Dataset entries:
━━━━━━━━━━━━━━━━

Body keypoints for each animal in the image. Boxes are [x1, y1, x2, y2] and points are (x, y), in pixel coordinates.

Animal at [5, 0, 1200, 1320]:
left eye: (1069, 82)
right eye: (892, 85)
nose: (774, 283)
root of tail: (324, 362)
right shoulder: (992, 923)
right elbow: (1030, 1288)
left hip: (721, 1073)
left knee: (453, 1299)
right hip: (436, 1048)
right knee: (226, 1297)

━━━━━━━━━━━━━━━━

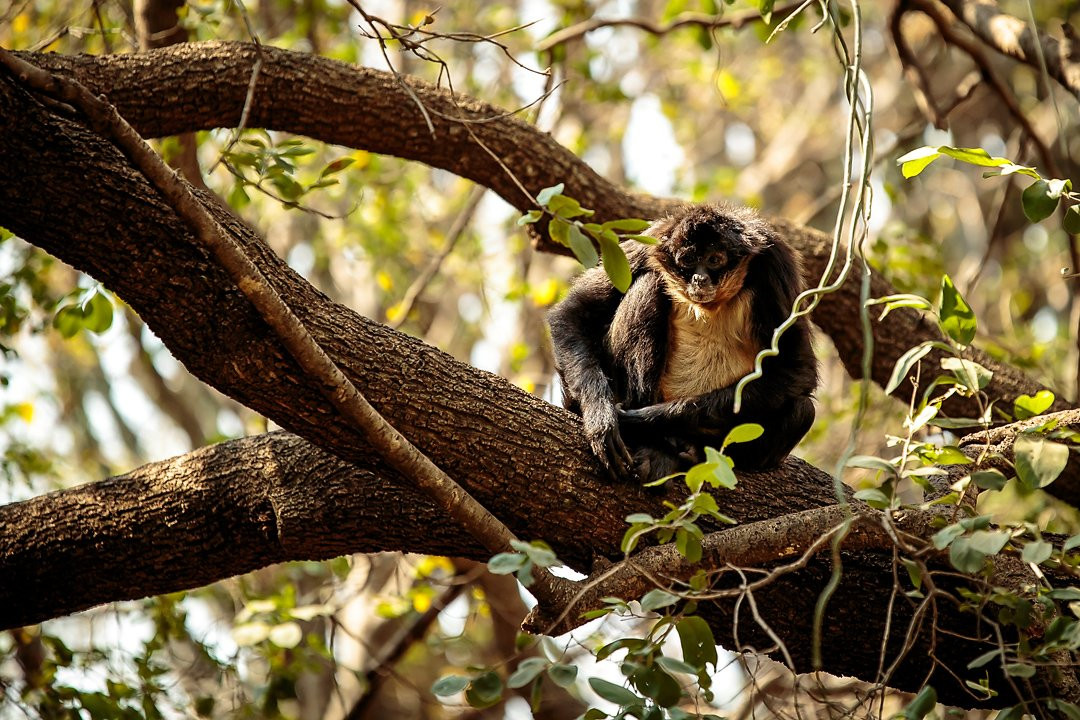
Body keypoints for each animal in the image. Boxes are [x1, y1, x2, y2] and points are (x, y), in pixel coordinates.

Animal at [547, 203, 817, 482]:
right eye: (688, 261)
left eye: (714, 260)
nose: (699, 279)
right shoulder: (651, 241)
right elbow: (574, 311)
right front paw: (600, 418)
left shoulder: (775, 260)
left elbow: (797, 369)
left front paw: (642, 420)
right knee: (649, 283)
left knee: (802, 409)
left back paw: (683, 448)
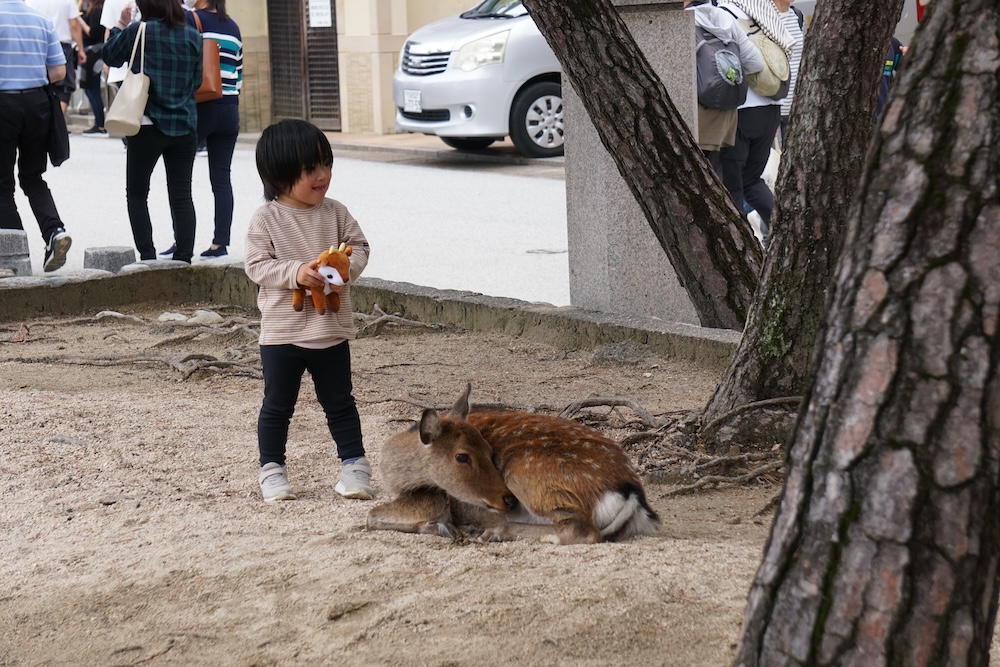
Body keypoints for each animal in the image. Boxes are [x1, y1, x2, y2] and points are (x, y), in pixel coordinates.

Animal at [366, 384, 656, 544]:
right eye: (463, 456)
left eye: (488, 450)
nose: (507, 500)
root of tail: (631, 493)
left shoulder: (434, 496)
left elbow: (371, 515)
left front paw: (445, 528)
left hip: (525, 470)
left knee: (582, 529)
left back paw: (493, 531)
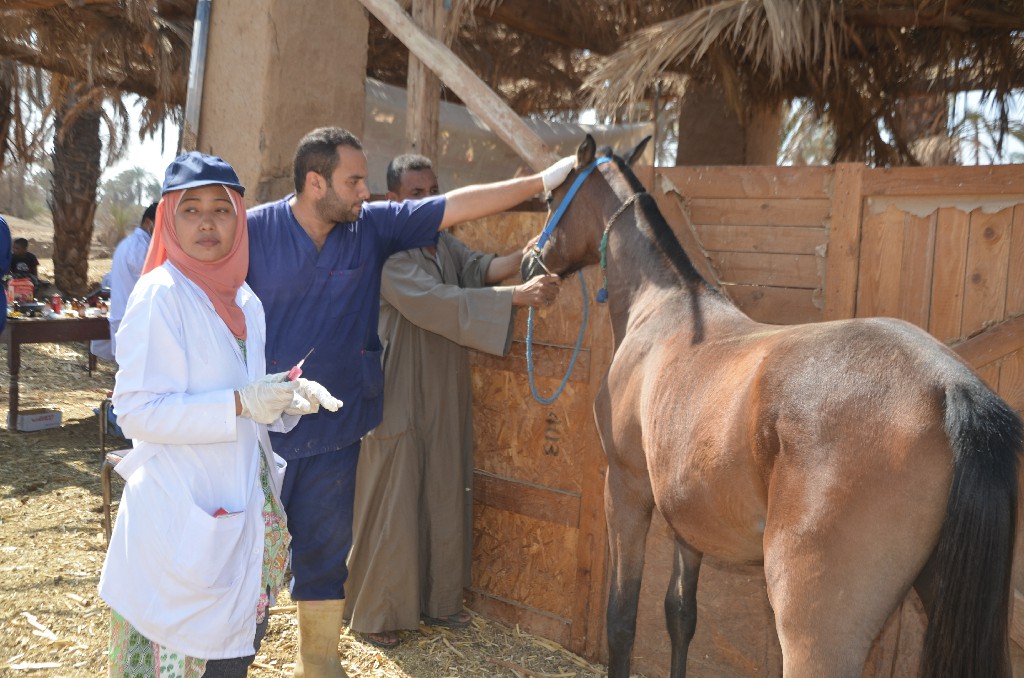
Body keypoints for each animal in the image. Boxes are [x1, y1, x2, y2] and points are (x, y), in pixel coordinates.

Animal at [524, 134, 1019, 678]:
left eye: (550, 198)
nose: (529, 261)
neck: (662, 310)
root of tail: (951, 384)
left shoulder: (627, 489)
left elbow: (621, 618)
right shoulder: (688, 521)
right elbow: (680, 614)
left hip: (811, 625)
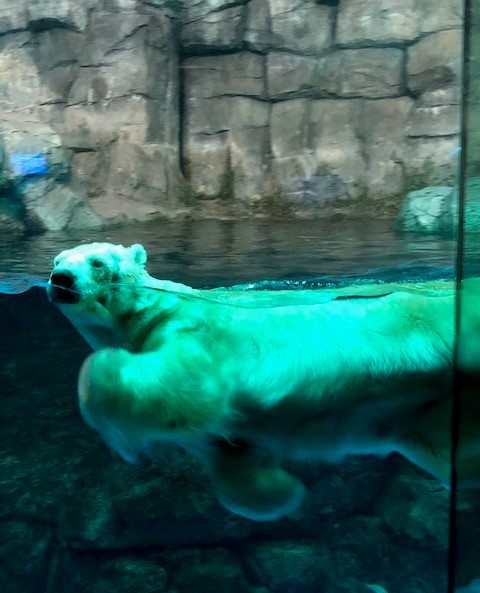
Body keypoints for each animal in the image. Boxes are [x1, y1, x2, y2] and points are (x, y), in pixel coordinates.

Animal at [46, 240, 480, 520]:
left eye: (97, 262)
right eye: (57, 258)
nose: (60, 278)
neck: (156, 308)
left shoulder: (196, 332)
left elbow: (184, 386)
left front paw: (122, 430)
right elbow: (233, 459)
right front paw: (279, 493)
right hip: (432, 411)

━━━━━━━━━━━━━━━━

[Exercise objective] Scan the records above for the string "tail", then copy each line where it turns up.

[Your response]
root of tail: (324, 362)
root of tail: (631, 493)
root of tail: (951, 384)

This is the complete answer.